In our latest Intelligent Automation team Show and Tell, Ian walked through something most teams will recognise straight away, the reality of managing a shared inbox. It’s not glamorous work, but it’s critical, and when it doesn’t work well it slows everything else down.

What we wanted to show wasn’t a concept or a future state. This is something practical we’ve been building and testing: a simple, repeatable way to use AI to help teams triage and route emails without adding more complexity.

Starting with a real problem

Shared inboxes tend to rely on people remembering to check them, interpreting emails consistently, and knowing who should pick something up. In busy services, that’s where things start to slip, messages sit unread, get picked up late, or bounce between people.

Rather than trying to fix that with more process or rigid rules, we’ve taken a different approach. We’re using AI to look at incoming emails and score how well they match a set of categories defined by the service.

Those categories, along with example emails and routing rules, are owned by the team themselves. They’re not buried in code. They’re managed in a simple SharePoint structure that can be updated as the service evolves.

The important bit, and something Ian was clear on in the session, is that the AI isn’t making decisions in isolation. It’s doing the heavy lifting in terms of interpretation, but the logic that decides where something goes is still controlled and visible. That gives us a better balance between flexibility and confidence in the outcome.

Designed to be used more than once

From a delivery point of view, this hasn’t been built as a one-off fix for a single inbox.

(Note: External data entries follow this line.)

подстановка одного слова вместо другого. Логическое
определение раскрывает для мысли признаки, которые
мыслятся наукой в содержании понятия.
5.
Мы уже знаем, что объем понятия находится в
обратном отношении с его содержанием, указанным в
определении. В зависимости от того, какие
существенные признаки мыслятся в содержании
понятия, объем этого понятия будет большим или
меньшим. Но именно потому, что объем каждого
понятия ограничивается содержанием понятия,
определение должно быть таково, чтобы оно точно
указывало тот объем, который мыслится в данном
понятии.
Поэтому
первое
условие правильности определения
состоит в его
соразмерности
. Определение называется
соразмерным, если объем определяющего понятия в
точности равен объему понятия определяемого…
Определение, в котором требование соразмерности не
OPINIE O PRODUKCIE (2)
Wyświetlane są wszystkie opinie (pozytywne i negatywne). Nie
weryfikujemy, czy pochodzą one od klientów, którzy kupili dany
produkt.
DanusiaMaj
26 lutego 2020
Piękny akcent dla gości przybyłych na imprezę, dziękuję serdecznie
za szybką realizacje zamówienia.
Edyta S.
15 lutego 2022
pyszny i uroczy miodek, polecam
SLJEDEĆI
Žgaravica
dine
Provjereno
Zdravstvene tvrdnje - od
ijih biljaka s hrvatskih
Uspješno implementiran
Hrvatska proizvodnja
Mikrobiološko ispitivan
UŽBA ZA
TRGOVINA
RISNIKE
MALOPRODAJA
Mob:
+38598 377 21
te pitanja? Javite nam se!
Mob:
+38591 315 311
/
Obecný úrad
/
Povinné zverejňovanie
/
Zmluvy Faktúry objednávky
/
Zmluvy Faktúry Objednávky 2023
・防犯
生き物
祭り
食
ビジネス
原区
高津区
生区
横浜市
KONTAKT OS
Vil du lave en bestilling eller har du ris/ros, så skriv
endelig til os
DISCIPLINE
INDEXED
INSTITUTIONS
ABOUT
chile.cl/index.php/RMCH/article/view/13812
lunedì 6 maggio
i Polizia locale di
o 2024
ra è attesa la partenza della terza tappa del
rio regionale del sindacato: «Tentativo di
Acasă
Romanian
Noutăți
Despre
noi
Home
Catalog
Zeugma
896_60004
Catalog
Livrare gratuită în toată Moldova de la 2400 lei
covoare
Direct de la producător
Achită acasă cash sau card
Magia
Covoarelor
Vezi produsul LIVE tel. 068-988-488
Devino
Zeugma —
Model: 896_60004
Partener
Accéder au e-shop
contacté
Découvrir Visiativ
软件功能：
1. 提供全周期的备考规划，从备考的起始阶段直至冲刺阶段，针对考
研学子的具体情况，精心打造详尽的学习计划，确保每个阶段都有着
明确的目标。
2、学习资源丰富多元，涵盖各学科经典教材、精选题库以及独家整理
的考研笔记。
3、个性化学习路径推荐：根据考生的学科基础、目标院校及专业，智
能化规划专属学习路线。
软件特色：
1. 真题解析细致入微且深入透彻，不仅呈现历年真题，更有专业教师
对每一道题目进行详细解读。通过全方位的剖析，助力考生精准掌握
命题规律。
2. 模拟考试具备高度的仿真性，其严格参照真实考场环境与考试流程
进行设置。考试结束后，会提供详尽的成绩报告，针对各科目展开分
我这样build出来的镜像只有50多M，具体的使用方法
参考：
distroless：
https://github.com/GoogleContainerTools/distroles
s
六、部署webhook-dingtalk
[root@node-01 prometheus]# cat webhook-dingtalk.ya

The pattern is the thing we care about.

Once you’ve got the model in place, categories, examples, routing rules, it becomes something you can lift and apply elsewhere. That could be another inbox, another service, or a different type of classification problem altogether.

Most of the effort sits with the service defining what ‘good’ looks like, not with rebuilding the technology each time. That means we can move quicker, stand things up faster, and avoid creating lots of slightly different versions of the same solution.

We’ve also kept the underlying setup flexible. While this version uses Blue Prism and Foundry, the approach itself isn’t tied to that. It’s API-led, which gives us options depending on the use case.

What changes for teams

The outcome is fairly straightforward, but it makes a difference:

  • Emails are picked up and sorted more consistently
  • The shared inbox stops being a hidden bottleneck
  • Less time is spent checking, chasing, and forwarding
  • More time is spent actually dealing with the work
  • There’s still enough visibility and control for teams to step in where needed

Over time, it also gives us better insight into what’s coming in, volumes, patterns, and where categorisation needs tightening up.

 

A collage of 3 images, showing a process map, a gallery of people on a teams call and some metrics charts

A practical approach to innovation

This is the kind of thing we’re trying to focus on as a team, not using AI for the sake of it, but applying it where it removes friction in day-to-day work.

The value comes through pretty quickly:

  • Lower manual effort in high-volume inboxes
  • Quicker responses, which reduces the risk of escalation
  • Reuse of a common pattern, rather than solving the same problem multiple times
  • Scalability, without needing large amounts of technical build each time

It’s a small change in one sense, but it’s the sort of pattern we can replicate across multiple services.

This is still early days, but it’s a good example of where we’re heading: practical, service-led use of AI that teams can understand, shape, and scale.